Work instruction: When you transcribe the entries below, keep the wording exact and omit the pictures.

-=-=-=-=-

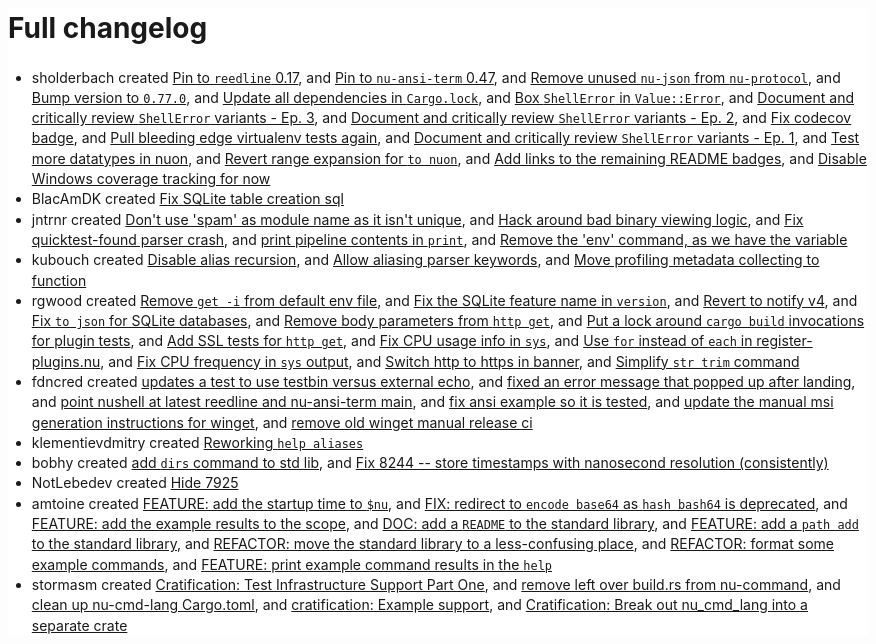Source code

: # Full changelog

- sholderbach created [Pin to `reedline` 0.17](https://github.com/nushell/nushell/pull/8441), and [Pin to `nu-ansi-term` 0.47](https://github.com/nushell/nushell/pull/8440), and [Remove unused `nu-json` from `nu-protocol`](https://github.com/nushell/nushell/pull/8417), and [Bump version to `0.77.0`](https://github.com/nushell/nushell/pull/8410), and [Update all dependencies in `Cargo.lock`](https://github.com/nushell/nushell/pull/8408), and [Box `ShellError` in `Value::Error`](https://github.com/nushell/nushell/pull/8375), and [Document and critically review `ShellError` variants - Ep. 3](https://github.com/nushell/nushell/pull/8340), and [Document and critically review `ShellError` variants - Ep. 2](https://github.com/nushell/nushell/pull/8326), and [Fix codecov badge](https://github.com/nushell/nushell/pull/8279), and [Pull bleeding edge virtualenv tests again](https://github.com/nushell/nushell/pull/8262), and [Document and critically review `ShellError` variants - Ep. 1](https://github.com/nushell/nushell/pull/8229), and [Test more datatypes in nuon](https://github.com/nushell/nushell/pull/8211), and [Revert range expansion for `to nuon`](https://github.com/nushell/nushell/pull/8210), and [Add links to the remaining README badges](https://github.com/nushell/nushell/pull/8191), and [Disable Windows coverage tracking for now](https://github.com/nushell/nushell/pull/8190)
- BlacAmDK created [Fix SQLite table creation sql](https://github.com/nushell/nushell/pull/8430)
- jntrnr created [Don't use 'spam' as module name as it isn't unique](https://github.com/nushell/nushell/pull/8409), and [Hack around bad binary viewing logic](https://github.com/nushell/nushell/pull/8399), and [Fix quicktest-found parser crash](https://github.com/nushell/nushell/pull/8394), and [print pipeline contents in `print`](https://github.com/nushell/nushell/pull/8305), and [Remove the 'env' command, as we have the variable](https://github.com/nushell/nushell/pull/8185)
- kubouch created [Disable alias recursion](https://github.com/nushell/nushell/pull/8397), and [Allow aliasing parser keywords](https://github.com/nushell/nushell/pull/8250), and [Move profiling metadata collecting to function](https://github.com/nushell/nushell/pull/8198)
- rgwood created [Remove `get -i` from default env file](https://github.com/nushell/nushell/pull/8390), and [Fix the SQLite feature name in `version`](https://github.com/nushell/nushell/pull/8381), and [Revert to notify v4](https://github.com/nushell/nushell/pull/8367), and [Fix `to json` for SQLite databases](https://github.com/nushell/nushell/pull/8343), and [Remove body parameters from `http get`](https://github.com/nushell/nushell/pull/8336), and [Put a lock around `cargo build` invocations for plugin tests](https://github.com/nushell/nushell/pull/8333), and [Add SSL tests for `http get`](https://github.com/nushell/nushell/pull/8327), and [Fix CPU usage info in `sys`](https://github.com/nushell/nushell/pull/8321), and [Use `for` instead of `each` in register-plugins.nu](https://github.com/nushell/nushell/pull/8284), and [Fix CPU frequency in `sys` output](https://github.com/nushell/nushell/pull/8275), and [Switch http to https in banner](https://github.com/nushell/nushell/pull/8272), and [Simplify `str trim` command](https://github.com/nushell/nushell/pull/8205)
- fdncred created [updates a test to use testbin versus external echo](https://github.com/nushell/nushell/pull/8387), and [fixed an error message that popped up after landing](https://github.com/nushell/nushell/pull/8356), and [point nushell at latest reedline and nu-ansi-term main](https://github.com/nushell/nushell/pull/8342), and [fix ansi example so it is tested](https://github.com/nushell/nushell/pull/8192), and [update the manual msi generation instructions for winget](https://github.com/nushell/nushell/pull/8178), and [remove old winget manual release ci](https://github.com/nushell/nushell/pull/8177)
- klementievdmitry created [Reworking `help aliases`](https://github.com/nushell/nushell/pull/8372)
- bobhy created [add `dirs` command to std lib](https://github.com/nushell/nushell/pull/8368), and [Fix 8244 -- store timestamps with nanosecond resolution (consistently)](https://github.com/nushell/nushell/pull/8337)
- NotLebedev created [Hide 7925](https://github.com/nushell/nushell/pull/8359)
- amtoine created [FEATURE: add the startup time to `$nu`](https://github.com/nushell/nushell/pull/8353), and [FIX: redirect to `encode base64` as `hash bash64` is deprecated](https://github.com/nushell/nushell/pull/8351), and [FEATURE: add the example results to the scope](https://github.com/nushell/nushell/pull/8319), and [DOC: add a `README` to the standard library](https://github.com/nushell/nushell/pull/8304), and [FEATURE: add a `path add` to the standard library](https://github.com/nushell/nushell/pull/8303), and [REFACTOR: move the standard library to a less-confusing place](https://github.com/nushell/nushell/pull/8265), and [REFACTOR: format some example commands](https://github.com/nushell/nushell/pull/8223), and [FEATURE: print example command results in the `help`](https://github.com/nushell/nushell/pull/8189)
- stormasm created [Cratification: Test Infrastructure Support Part One](https://github.com/nushell/nushell/pull/8335), and [remove left over build.rs from nu-command](https://github.com/nushell/nushell/pull/8280), and [clean up nu-cmd-lang Cargo.toml](https://github.com/nushell/nushell/pull/8252), and [cratification: Example support](https://github.com/nushell/nushell/pull/8231), and [Cratification: Break out nu_cmd_lang into a separate crate](https://github.com/nushell/nushell/pull/8181)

-=-=-=-=-

Task response:
Source code

: # Full changelog

- sholderbach created [Pin to `reedline` 0.17](https://github.com/nushell/nushell/pull/8441), and [Pin to `nu-ansi-term` 0.47](https://github.com/nushell/nushell/pull/8440), and [Remove unused `nu-json` from `nu-protocol`](https://github.com/nushell/nushell/pull/8417), and [Bump version to `0.77.0`](https://github.com/nushell/nushell/pull/8410), and [Update all dependencies in `Cargo.lock`](https://github.com/nushell/nushell/pull/8408), and [Box `ShellError` in `Value::Error`](https://github.com/nushell/nushell/pull/8375), and [Document and critically review `ShellError` variants - Ep. 3](https://github.com/nushell/nushell/pull/8340), and [Document and critically review `ShellError` variants - Ep. 2](https://github.com/nushell/nushell/pull/8326), and [Fix codecov badge](https://github.com/nushell/nushell/pull/8279), and [Pull bleeding edge virtualenv tests again](https://github.com/nushell/nushell/pull/8262), and [Document and critically review `ShellError` variants - Ep. 1](https://github.com/nushell/nushell/pull/8229), and [Test more datatypes in nuon](https://github.com/nushell/nushell/pull/8211), and [Revert range expansion for `to nuon`](https://github.com/nushell/nushell/pull/8210), and [Add links to the remaining README badges](https://github.com/nushell/nushell/pull/8191), and [Disable Windows coverage tracking for now](https://github.com/nushell/nushell/pull/8190)
- BlacAmDK created [Fix SQLite table creation sql](https://github.com/nushell/nushell/pull/8430)
- jntrnr created [Don't use 'spam' as module name as it isn't unique](https://github.com/nushell/nushell/pull/8409), and [Hack around bad binary viewing logic](https://github.com/nushell/nushell/pull/8399), and [Fix quicktest-found parser crash](https://github.com/nushell/nushell/pull/8394), and [print pipeline contents in `print`](https://github.com/nushell/nushell/pull/8305), and [Remove the 'env' command, as we have the variable](https://github.com/nushell/nushell/pull/8185)
- kubouch created [Disable alias recursion](https://github.com/nushell/nushell/pull/8397), and [Allow aliasing parser keywords](https://github.com/nushell/nushell/pull/8250), and [Move profiling metadata collecting to function](https://github.com/nushell/nushell/pull/8198)
- rgwood created [Remove `get -i` from default env file](https://github.com/nushell/nushell/pull/8390), and [Fix the SQLite feature name in `version`](https://github.com/nushell/nushell/pull/8381), and [Revert to notify v4](https://github.com/nushell/nushell/pull/8367), and [Fix `to json` for SQLite databases](https://github.com/nushell/nushell/pull/8343), and [Remove body parameters from `http get`](https://github.com/nushell/nushell/pull/8336), and [Put a lock around `cargo build` invocations for plugin tests](https://github.com/nushell/nushell/pull/8333), and [Add SSL tests for `http get`](https://github.com/nushell/nushell/pull/8327), and [Fix CPU usage info in `sys`](https://github.com/nushell/nushell/pull/8321), and [Use `for` instead of `each` in register-plugins.nu](https://github.com/nushell/nushell/pull/8284), and [Fix CPU frequency in `sys` output](https://github.com/nushell/nushell/pull/8275), and [Switch http to https in banner](https://github.com/nushell/nushell/pull/8272), and [Simplify `str trim` command](https://github.com/nushell/nushell/pull/8205)
- fdncred created [updates a test to use testbin versus external echo](https://github.com/nushell/nushell/pull/8387), and [fixed an error message that popped up after landing](https://github.com/nushell/nushell/pull/8356), and [point nushell at latest reedline and nu-ansi-term main](https://github.com/nushell/nushell/pull/8342), and [fix ansi example so it is tested](https://github.com/nushell/nushell/pull/8192), and [update the manual msi generation instructions for winget](https://github.com/nushell/nushell/pull/8178), and [remove old winget manual release ci](https://github.com/nushell/nushell/pull/8177)
- klementievdmitry created [Reworking `help aliases`](https://github.com/nushell/nushell/pull/8372)
- bobhy created [add `dirs` command to std lib](https://github.com/nushell/nushell/pull/8368), and [Fix 8244 -- store timestamps with nanosecond resolution (consistently)](https://github.com/nushell/nushell/pull/8337)
- NotLebedev created [Hide 7925](https://github.com/nushell/nushell/pull/8359)
- amtoine created [FEATURE: add the startup time to `$nu`](https://github.com/nushell/nushell/pull/8353), and [FIX: redirect to `encode base64` as `hash bash64` is deprecated](https://github.com/nushell/nushell/pull/8351), and [FEATURE: add the example results to the scope](https://github.com/nushell/nushell/pull/8319), and [DOC: add a `README` to the standard library](https://github.com/nushell/nushell/pull/8304), and [FEATURE: add a `path add` to the standard library](https://github.com/nushell/nushell/pull/8303), and [REFACTOR: move the standard library to a less-confusing place](https://github.com/nushell/nushell/pull/8265), and [REFACTOR: format some example commands](https://github.com/nushell/nushell/pull/8223), and [FEATURE: print example command results in the `help`](https://github.com/nushell/nushell/pull/8189)
- stormasm created [Cratification: Test Infrastructure Support Part One](https://github.com/nushell/nushell/pull/8335), and [remove left over build.rs from nu-command](https://github.com/nushell/nushell/pull/8280), and [clean up nu-cmd-lang Cargo.toml](https://github.com/nushell/nushell/pull/8252), and [cratification: Example support](https://github.com/nushell/nushell/pull/8231), and [Cratification: Break out nu_cmd_lang into a separate crate](https://github.com/nushell/nushell/pull/8181)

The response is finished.